BEGIN Supplied entries

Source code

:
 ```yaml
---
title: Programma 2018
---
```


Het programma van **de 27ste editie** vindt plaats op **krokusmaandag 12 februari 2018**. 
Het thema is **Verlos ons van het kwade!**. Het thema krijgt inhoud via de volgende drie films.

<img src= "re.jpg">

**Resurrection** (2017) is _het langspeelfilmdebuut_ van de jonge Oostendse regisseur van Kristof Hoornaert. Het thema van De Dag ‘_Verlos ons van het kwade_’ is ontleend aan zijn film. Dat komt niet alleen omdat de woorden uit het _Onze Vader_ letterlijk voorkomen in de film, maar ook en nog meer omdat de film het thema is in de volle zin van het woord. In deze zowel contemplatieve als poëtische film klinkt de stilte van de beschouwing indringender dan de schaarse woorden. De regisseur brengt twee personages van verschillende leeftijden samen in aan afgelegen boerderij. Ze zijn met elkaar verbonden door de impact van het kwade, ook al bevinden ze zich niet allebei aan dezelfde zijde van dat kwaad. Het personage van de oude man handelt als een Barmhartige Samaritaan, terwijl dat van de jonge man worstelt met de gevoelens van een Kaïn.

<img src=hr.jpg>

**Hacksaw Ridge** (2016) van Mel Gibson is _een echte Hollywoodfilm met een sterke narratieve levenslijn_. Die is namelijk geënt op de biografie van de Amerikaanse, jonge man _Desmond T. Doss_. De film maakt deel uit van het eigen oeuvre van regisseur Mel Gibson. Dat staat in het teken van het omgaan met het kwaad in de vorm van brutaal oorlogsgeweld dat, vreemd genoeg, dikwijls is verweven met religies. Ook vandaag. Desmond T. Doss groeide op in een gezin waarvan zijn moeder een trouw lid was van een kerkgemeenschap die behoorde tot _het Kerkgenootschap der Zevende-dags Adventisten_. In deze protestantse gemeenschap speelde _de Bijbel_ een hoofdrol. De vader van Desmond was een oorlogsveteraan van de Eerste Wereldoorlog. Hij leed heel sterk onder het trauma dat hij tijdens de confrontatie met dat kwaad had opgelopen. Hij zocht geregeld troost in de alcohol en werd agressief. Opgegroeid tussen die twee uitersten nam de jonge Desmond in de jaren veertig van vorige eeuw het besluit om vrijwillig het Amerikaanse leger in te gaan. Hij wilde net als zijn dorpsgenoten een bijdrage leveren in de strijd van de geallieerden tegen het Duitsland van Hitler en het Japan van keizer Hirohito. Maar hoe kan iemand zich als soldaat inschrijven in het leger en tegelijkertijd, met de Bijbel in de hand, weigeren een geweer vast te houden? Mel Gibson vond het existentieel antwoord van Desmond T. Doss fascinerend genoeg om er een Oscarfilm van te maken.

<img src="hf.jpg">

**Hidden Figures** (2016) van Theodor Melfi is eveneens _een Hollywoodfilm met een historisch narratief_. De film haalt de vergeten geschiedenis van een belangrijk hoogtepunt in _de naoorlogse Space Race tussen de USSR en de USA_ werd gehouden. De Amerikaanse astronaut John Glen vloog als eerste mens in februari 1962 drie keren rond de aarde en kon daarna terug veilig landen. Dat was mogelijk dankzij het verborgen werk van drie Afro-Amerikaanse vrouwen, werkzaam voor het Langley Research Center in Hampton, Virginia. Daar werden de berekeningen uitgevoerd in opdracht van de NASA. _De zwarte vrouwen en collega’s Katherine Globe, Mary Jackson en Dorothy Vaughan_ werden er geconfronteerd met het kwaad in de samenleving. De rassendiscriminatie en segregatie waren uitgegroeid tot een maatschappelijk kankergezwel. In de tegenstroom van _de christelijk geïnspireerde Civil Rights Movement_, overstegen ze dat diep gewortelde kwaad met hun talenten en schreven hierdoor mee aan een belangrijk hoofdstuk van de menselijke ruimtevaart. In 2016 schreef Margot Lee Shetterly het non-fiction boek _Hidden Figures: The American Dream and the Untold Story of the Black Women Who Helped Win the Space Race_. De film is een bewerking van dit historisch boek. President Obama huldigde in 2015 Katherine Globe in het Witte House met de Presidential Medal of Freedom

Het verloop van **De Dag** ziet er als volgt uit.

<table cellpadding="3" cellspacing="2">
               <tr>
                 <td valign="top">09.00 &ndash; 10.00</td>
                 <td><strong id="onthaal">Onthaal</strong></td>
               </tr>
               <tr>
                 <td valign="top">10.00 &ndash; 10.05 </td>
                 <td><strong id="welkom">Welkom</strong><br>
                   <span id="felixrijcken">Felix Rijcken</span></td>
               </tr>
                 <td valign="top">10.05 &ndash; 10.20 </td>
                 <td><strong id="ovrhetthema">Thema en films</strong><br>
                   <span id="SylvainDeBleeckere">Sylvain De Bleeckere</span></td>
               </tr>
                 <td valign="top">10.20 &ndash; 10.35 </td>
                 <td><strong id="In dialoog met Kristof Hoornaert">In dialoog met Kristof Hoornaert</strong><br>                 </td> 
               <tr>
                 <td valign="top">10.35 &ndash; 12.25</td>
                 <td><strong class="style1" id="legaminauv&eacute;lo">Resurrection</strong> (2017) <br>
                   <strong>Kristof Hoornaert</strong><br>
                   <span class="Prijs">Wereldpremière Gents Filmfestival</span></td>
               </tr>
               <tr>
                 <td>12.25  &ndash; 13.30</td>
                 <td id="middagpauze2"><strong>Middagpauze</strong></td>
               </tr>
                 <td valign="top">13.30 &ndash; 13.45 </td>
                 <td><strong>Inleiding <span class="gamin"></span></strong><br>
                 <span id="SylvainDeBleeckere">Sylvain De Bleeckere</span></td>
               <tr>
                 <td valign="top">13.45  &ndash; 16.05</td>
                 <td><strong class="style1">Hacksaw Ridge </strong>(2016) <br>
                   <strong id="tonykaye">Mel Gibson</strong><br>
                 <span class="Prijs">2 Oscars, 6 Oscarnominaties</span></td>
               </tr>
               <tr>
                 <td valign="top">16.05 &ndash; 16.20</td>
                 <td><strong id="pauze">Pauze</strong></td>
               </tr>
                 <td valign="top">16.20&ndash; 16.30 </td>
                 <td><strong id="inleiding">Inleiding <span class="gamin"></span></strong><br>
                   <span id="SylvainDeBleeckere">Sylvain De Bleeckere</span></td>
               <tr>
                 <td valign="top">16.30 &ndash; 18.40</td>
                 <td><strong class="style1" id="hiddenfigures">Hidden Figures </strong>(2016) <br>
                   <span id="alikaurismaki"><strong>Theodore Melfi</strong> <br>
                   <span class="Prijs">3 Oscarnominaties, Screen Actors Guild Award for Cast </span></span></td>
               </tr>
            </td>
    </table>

END Supplied entries

> [Work task]
Please restate word for word only the lines from the one with "for Cast </span></span></td>" through the final line of the listing above, both of them included.

> [Answer for this exercise]
                   <span class="Prijs">3 Oscarnominaties, Screen Actors Guild Award for Cast </span></span></td>
               </tr>
            </td>
    </table>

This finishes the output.